Right next to my computer sits a professional grade CRT monitor. One of my finest purchases, few screens are better to display classic video games on. And yet, I haven’t used it as much as I thought I would. See, for all its pixelated wondrousness, gaming on it remains a solitary activity. Locked in my room for most of the day, the appeal of spending even more hours alone no longer seems as enticing.

Yet this all changed when I bought a console called the FPGA Mister. A little wonder of emulation technology, it can output both traditional analog signals as well as modern digital ones, making it perfect for streaming. I quickly set up some cables and voilá! I was already on Twitch playing Tokimeki Memorial and Treasure’s masterpiece Gunstar Heroes.

There’s so much I want to talk about when it comes to games. But I can’t always put an article about it. Every now and then all I want is to share a laugh whenever I fall down a pit. And so I did! A few hours playing in this casual, but organized, manner felt better than the countless evenings I wasted in an attempt to kill time. The combination of classics, social play and a good approach to gaming turned silly streaming sessions into one of my year’s highlights.

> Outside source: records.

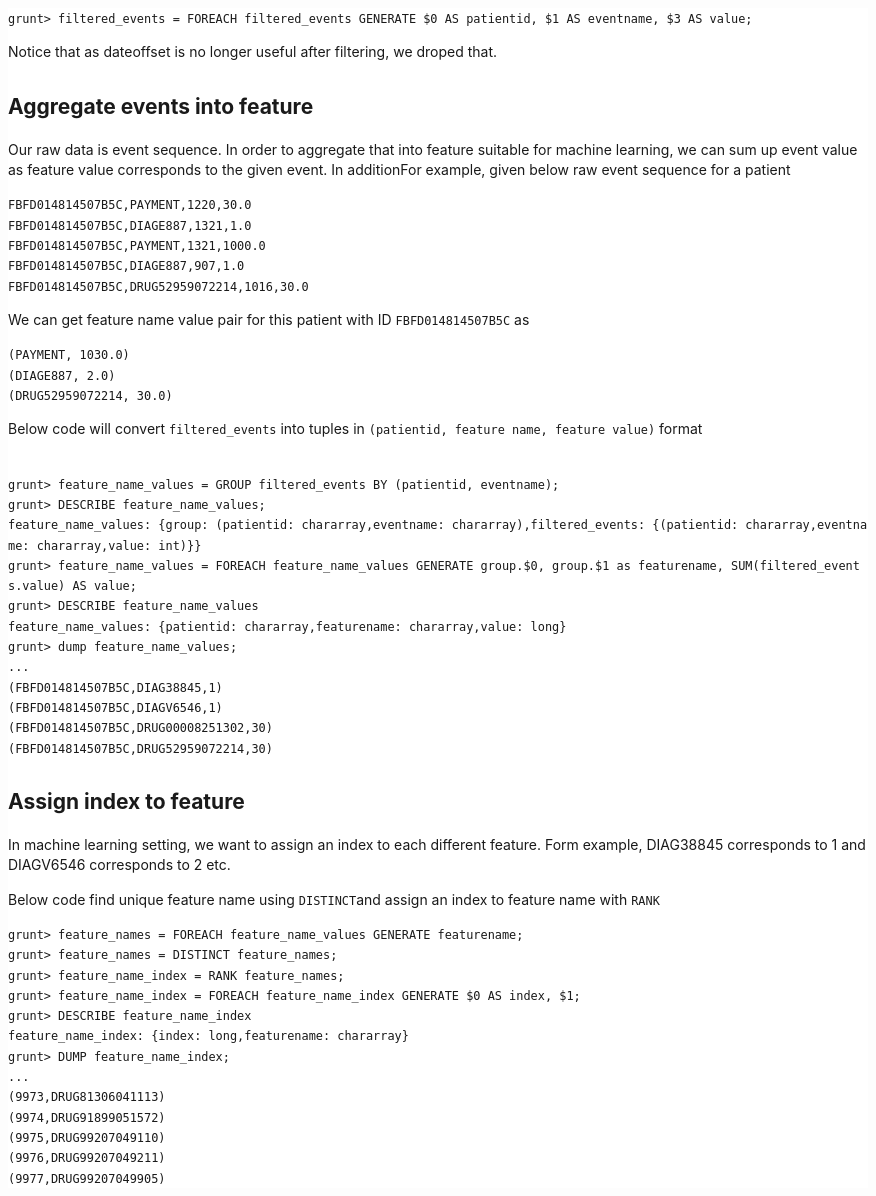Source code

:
 ```pig
grunt> filtered_events = FOREACH filtered_events GENERATE $0 AS patientid, $1 AS eventname, $3 AS value;
```
Notice that as dateoffset is no longer useful after filtering, we droped that.

## Aggregate events into feature
Our raw data is event sequence. In order to aggregate that into feature suitable for machine learning, we can  sum up event value as feature value corresponds to the given event. In additionFor example, given below raw event sequence for a patient

```
FBFD014814507B5C,PAYMENT,1220,30.0
FBFD014814507B5C,DIAGE887,1321,1.0
FBFD014814507B5C,PAYMENT,1321,1000.0
FBFD014814507B5C,DIAGE887,907,1.0
FBFD014814507B5C,DRUG52959072214,1016,30.0
```
We can get feature name value pair for this patient with ID `FBFD014814507B5C` as
```
(PAYMENT, 1030.0)
(DIAGE887, 2.0)
(DRUG52959072214, 30.0)
```

Below code will convert `filtered_events` into tuples in `(patientid, feature name, feature value)` format
``` pig

grunt> feature_name_values = GROUP filtered_events BY (patientid, eventname);
grunt> DESCRIBE feature_name_values;                                         
feature_name_values: {group: (patientid: chararray,eventname: chararray),filtered_events: {(patientid: chararray,eventname: chararray,value: int)}}
grunt> feature_name_values = FOREACH feature_name_values GENERATE group.$0, group.$1 as featurename, SUM(filtered_events.value) AS value;
grunt> DESCRIBE feature_name_values                                                                              
feature_name_values: {patientid: chararray,featurename: chararray,value: long}
grunt> dump feature_name_values;
...
(FBFD014814507B5C,DIAG38845,1)
(FBFD014814507B5C,DIAGV6546,1)
(FBFD014814507B5C,DRUG00008251302,30)
(FBFD014814507B5C,DRUG52959072214,30)
```

## Assign index to feature
In machine learning setting, we want to assign an index to each different feature. Form example, DIAG38845 corresponds to 1 and DIAGV6546 corresponds to 2 etc.

Below code find unique feature name using `DISTINCT`and assign an index to feature name with `RANK`
``` pig
grunt> feature_names = FOREACH feature_name_values GENERATE featurename;
grunt> feature_names = DISTINCT feature_names;
grunt> feature_name_index = RANK feature_names;
grunt> feature_name_index = FOREACH feature_name_index GENERATE $0 AS index, $1;
grunt> DESCRIBE feature_name_index 
feature_name_index: {index: long,featurename: chararray}
grunt> DUMP feature_name_index;
...
(9973,DRUG81306041113)
(9974,DRUG91899051572)
(9975,DRUG99207049110)
(9976,DRUG99207049211)
(9977,DRUG99207049905)
```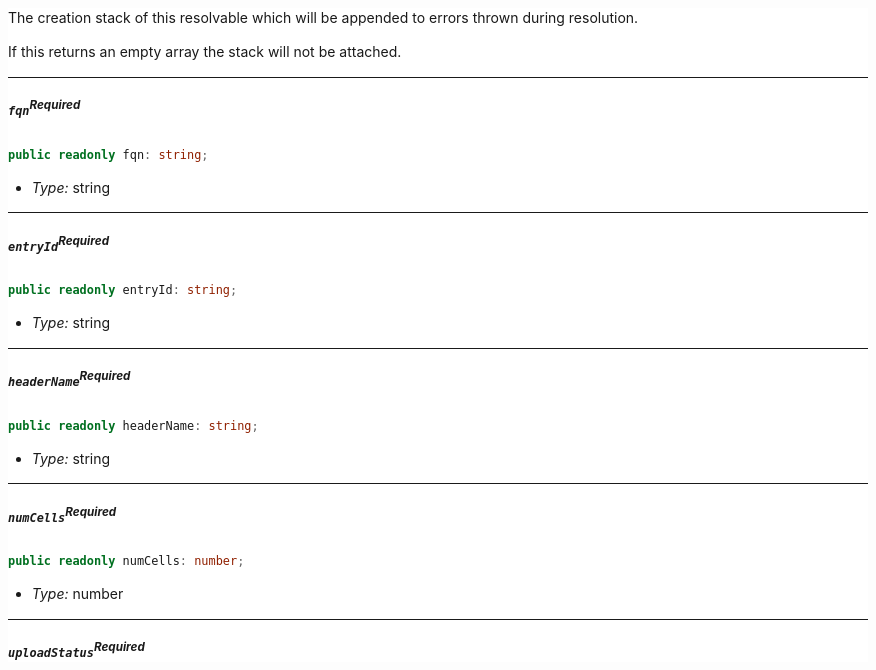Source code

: The creation stack of this resolvable which will be appended to errors thrown during resolution.

If this returns an empty array the stack will not be attached.

---

##### `fqn`<sup>Required</sup> <a name="fqn" id="@cdktf/provider-cloudflare.dataCloudflareZeroTrustDlpDataset.DataCloudflareZeroTrustDlpDatasetColumnsOutputReference.property.fqn"></a>

```typescript
public readonly fqn: string;
```

- *Type:* string

---

##### `entryId`<sup>Required</sup> <a name="entryId" id="@cdktf/provider-cloudflare.dataCloudflareZeroTrustDlpDataset.DataCloudflareZeroTrustDlpDatasetColumnsOutputReference.property.entryId"></a>

```typescript
public readonly entryId: string;
```

- *Type:* string

---

##### `headerName`<sup>Required</sup> <a name="headerName" id="@cdktf/provider-cloudflare.dataCloudflareZeroTrustDlpDataset.DataCloudflareZeroTrustDlpDatasetColumnsOutputReference.property.headerName"></a>

```typescript
public readonly headerName: string;
```

- *Type:* string

---

##### `numCells`<sup>Required</sup> <a name="numCells" id="@cdktf/provider-cloudflare.dataCloudflareZeroTrustDlpDataset.DataCloudflareZeroTrustDlpDatasetColumnsOutputReference.property.numCells"></a>

```typescript
public readonly numCells: number;
```

- *Type:* number

---

##### `uploadStatus`<sup>Required</sup> <a name="uploadStatus" id="@cdktf/provider-cloudflare.dataCloudflareZeroTrustDlpDataset.DataCloudflareZeroTrustDlpDatasetColumnsOutputReference.property.uploadStatus"></a>
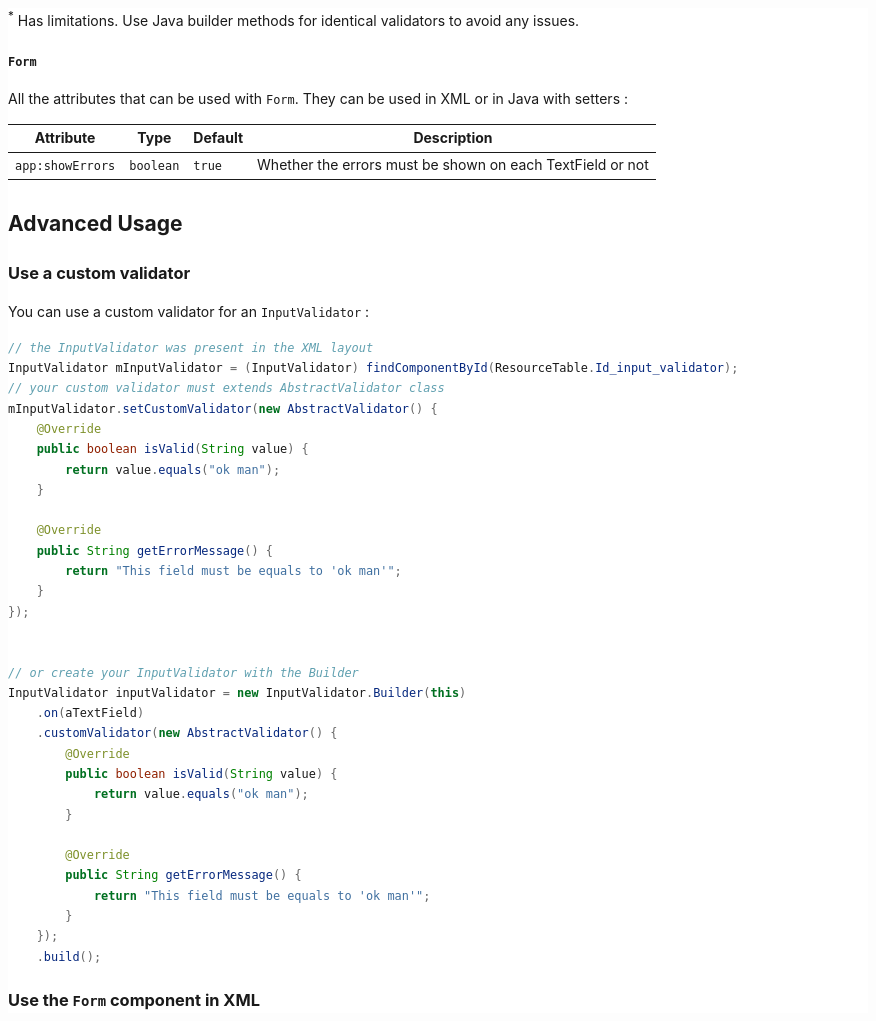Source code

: <sup>*</sup> Has limitations. Use Java builder methods for identical validators to avoid any issues.

#### `Form`
All the attributes that can be used with `Form`. They can be used in XML or in Java with setters :

Attribute | Type | Default | Description
--- | --- | --- | ---
`app:showErrors` | `boolean` | `true` | Whether the errors must be shown on each TextField or not


## Advanced Usage

### Use a custom validator

You can use a custom validator for an `InputValidator` : 
```java
// the InputValidator was present in the XML layout
InputValidator mInputValidator = (InputValidator) findComponentById(ResourceTable.Id_input_validator);
// your custom validator must extends AbstractValidator class
mInputValidator.setCustomValidator(new AbstractValidator() {
    @Override
    public boolean isValid(String value) {
        return value.equals("ok man");
    }
              
    @Override
    public String getErrorMessage() {
        return "This field must be equals to 'ok man'";
    }
});


// or create your InputValidator with the Builder
InputValidator inputValidator = new InputValidator.Builder(this)
    .on(aTextField)
    .customValidator(new AbstractValidator() {
        @Override
        public boolean isValid(String value) {
            return value.equals("ok man");
        }
                  
        @Override
        public String getErrorMessage() {
            return "This field must be equals to 'ok man'";
        }
    });
    .build();
```


### Use the `Form` component in XML
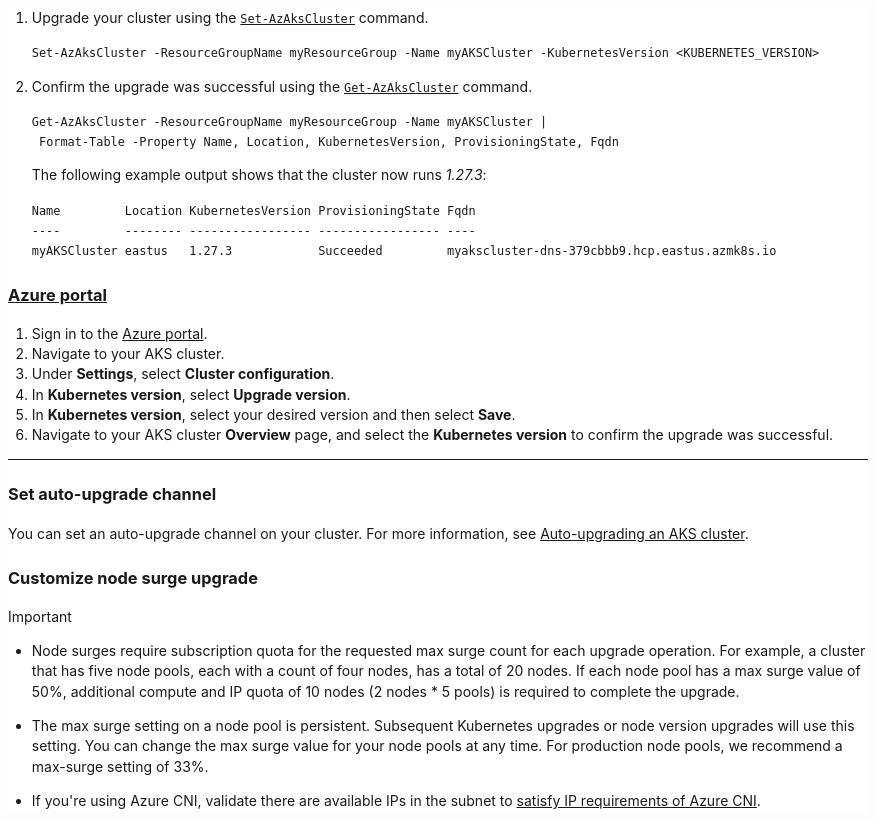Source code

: 1. Upgrade your cluster using the [`Set-AzAksCluster`][set-azakscluster] command.

    ```azurepowershell-interactive
    Set-AzAksCluster -ResourceGroupName myResourceGroup -Name myAKSCluster -KubernetesVersion <KUBERNETES_VERSION>
    ```

2. Confirm the upgrade was successful using the [`Get-AzAksCluster`][get-azakscluster] command.

    ```azurepowershell-interactive
    Get-AzAksCluster -ResourceGroupName myResourceGroup -Name myAKSCluster |
     Format-Table -Property Name, Location, KubernetesVersion, ProvisioningState, Fqdn
    ```

    The following example output shows that the cluster now runs *1.27.3*:

    ```output
    Name         Location KubernetesVersion ProvisioningState Fqdn                                   
    ----         -------- ----------------- ----------------- ----                                   
    myAKSCluster eastus   1.27.3            Succeeded         myakscluster-dns-379cbbb9.hcp.eastus.azmk8s.io
    ```

### [Azure portal](#tab/azure-portal)

1. Sign in to the [Azure portal](https://portal.azure.com).
2. Navigate to your AKS cluster.
3. Under **Settings**, select **Cluster configuration**.
4. In **Kubernetes version**, select **Upgrade version**.
5. In **Kubernetes version**, select your desired version and then select **Save**.
6. Navigate to your AKS cluster **Overview** page, and select the **Kubernetes version** to confirm the upgrade was successful.

---

### Set auto-upgrade channel

You can set an auto-upgrade channel on your cluster. For more information, see [Auto-upgrading an AKS cluster][aks-auto-upgrade].

### Customize node surge upgrade

> [!IMPORTANT]
>
> * Node surges require subscription quota for the requested max surge count for each upgrade operation. For example, a cluster that has five node pools, each with a count of four nodes, has a total of 20 nodes. If each node pool has a max surge value of 50%, additional compute and IP quota of 10 nodes (2 nodes * 5 pools) is required to complete the upgrade.
>
> * The max surge setting on a node pool is persistent. Subsequent Kubernetes upgrades or node version upgrades will use this setting. You can change the max surge value for your node pools at any time. For production node pools, we recommend a max-surge setting of 33%.
>
> * If you're using Azure CNI, validate there are available IPs in the subnet to [satisfy IP requirements of Azure CNI](configure-azure-cni.md).


[azure-cli-install]: /cli/azure/install-azure-cli
[azure-powershell-install]: /powershell/azure/install-az-ps
[az-aks-get-upgrades]: /cli/azure/aks#az_aks_get_upgrades
[az-aks-upgrade]: /cli/azure/aks#az_aks_upgrade
[set-azakscluster]: /powershell/module/az.aks/set-azakscluster
[az-aks-show]: /cli/azure/aks#az_aks_show
[get-azakscluster]: /powershell/module/az.aks/get-azakscluster
[aks-auto-upgrade]: auto-upgrade-cluster.md
[k8s-deprecation]: https://kubernetes.io/blog/2022/11/18/upcoming-changes-in-kubernetes-1-26/#:~:text=A%20deprecated%20API%20is%20one%20that%20has%20been,point%20you%20must%20migrate%20to%20using%20the%20replacement
[azure-rp-operations]: ../role-based-access-control/built-in-roles.md#containers
[get-azaksversion]: /powershell/module/az.aks/get-azaksversion
[az-aks-nodepool-add]: /cli/azure/aks/nodepool#az_aks_nodepool_add
[az-aks-nodepool-update]: /cli/azure/aks/nodepool#az_aks_nodepool_update
[configure-automatic-aks-upgrades]: ./upgrade-cluster.md#configure-automatic-upgrades
[release-tracker]: release-tracker.md
[kubernetes-drain]: https://kubernetes.io/docs/tasks/administer-cluster/safely-drain-node/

My last plays of the year were not spent on traditional games, but on a series of Japanese murder mysteries. Very much in the vein of the old How to Host a Murder series, each player gets a character, a few personal goals, and sets up to find out who amongst them is a murderer. We played the Spanish versions of The Witch that left with the Twilight by Miyabi Akita and The Tale of the Crepuscular Wolves by Rihito Sakura and Giggle Akiguchi. Both times, it was a lot of fun.

While the games themselves are far from perfect and their mysteries leave much to be desired, the social dynamics are fantastic. Cramming eight of your most talkative friends into the same room and giving them an excuse to roleplay, talk and accuse each other of murder is an explosive mix. Every time, we dressed up, laughed and came up with the most ridiculous reasons why someone else must be the culprit.

They were pure social experiences, the kind that remains scarce in gaming. And as much as I love games and analyzing them, there’s little I enjoy more than sharing them with others. It’s no surprise that every entry on my list has this as its central aspect, to me it’s one of the joys of our medium.